[Work order]
Images aside, return all the entries exactly.

__________

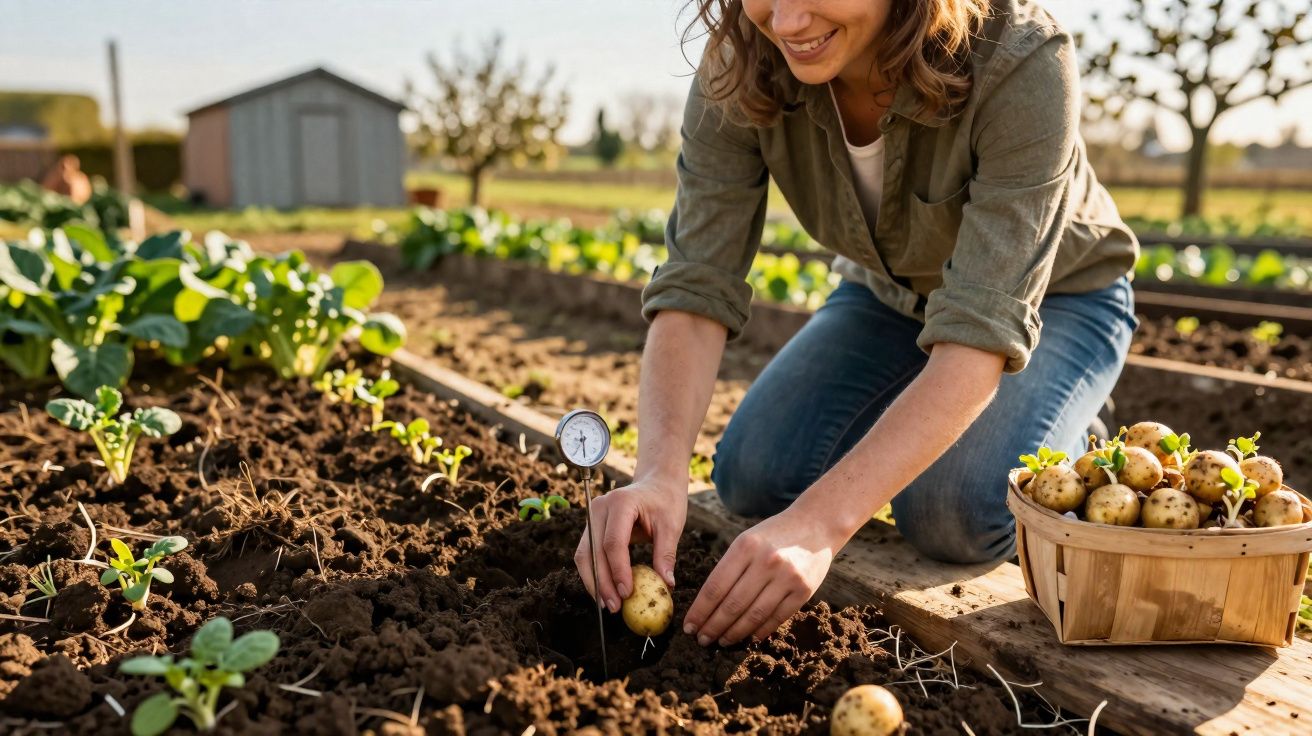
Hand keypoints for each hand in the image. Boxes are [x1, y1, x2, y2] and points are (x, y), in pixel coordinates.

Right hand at [575, 480, 685, 613]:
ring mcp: (592, 516)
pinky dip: (593, 574)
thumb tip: (667, 584)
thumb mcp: (671, 525)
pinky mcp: (591, 526)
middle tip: (614, 607)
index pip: (613, 543)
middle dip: (602, 583)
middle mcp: (599, 508)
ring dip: (593, 582)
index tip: (627, 593)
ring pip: (583, 555)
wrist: (656, 484)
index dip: (618, 571)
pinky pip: (587, 554)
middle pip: (594, 551)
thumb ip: (665, 554)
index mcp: (621, 503)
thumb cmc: (665, 502)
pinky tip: (605, 592)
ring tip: (608, 604)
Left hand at [683, 508, 839, 646]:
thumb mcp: (747, 540)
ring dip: (734, 633)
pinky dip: (761, 631)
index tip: (689, 626)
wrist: (816, 525)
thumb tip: (707, 605)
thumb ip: (729, 567)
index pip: (715, 587)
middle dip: (713, 626)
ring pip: (754, 615)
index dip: (700, 611)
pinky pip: (777, 617)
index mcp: (745, 547)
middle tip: (701, 639)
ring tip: (722, 641)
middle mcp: (766, 562)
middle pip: (732, 604)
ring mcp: (787, 577)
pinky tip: (748, 638)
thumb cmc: (773, 535)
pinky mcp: (804, 590)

__________

[Task answer]
Hand keypoints for each hand in the image. Boxes are [x1, y1, x2, y2] and points are (x, y), in pixel coordinates.

Right hand at [575, 480, 685, 613]:
ring mcp: (592, 516)
pinky dip: (593, 574)
thumb tip: (667, 584)
thumb mcp: (671, 525)
pinky mcp: (591, 526)
middle tip: (614, 607)
index pip: (613, 543)
middle dip: (602, 583)
middle mcp: (599, 508)
ring dip: (593, 582)
index tip: (627, 593)
ring pip: (583, 555)
wrist: (656, 484)
index dip: (618, 571)
pinky pip: (587, 554)
middle pip: (594, 551)
thumb ip: (665, 554)
index mcp: (621, 503)
thumb cmc: (665, 502)
pinky tip: (605, 592)
ring tip: (608, 604)
Left hand at [683, 508, 839, 646]:
thumb mcp: (747, 540)
ring dip: (734, 633)
pinky dip: (761, 631)
index tip: (689, 626)
wrist: (816, 525)
thumb tip: (707, 605)
thumb ip: (729, 567)
index pip: (715, 587)
middle dip: (713, 626)
ring pip: (754, 615)
index dip: (700, 611)
pinky pip: (777, 617)
index mcp: (745, 547)
middle tip: (701, 639)
ring tip: (722, 641)
middle mcp: (766, 562)
middle pip: (732, 604)
ring mcp: (787, 577)
pinky tip: (748, 638)
thumb cmc: (773, 535)
pinky mcp: (804, 590)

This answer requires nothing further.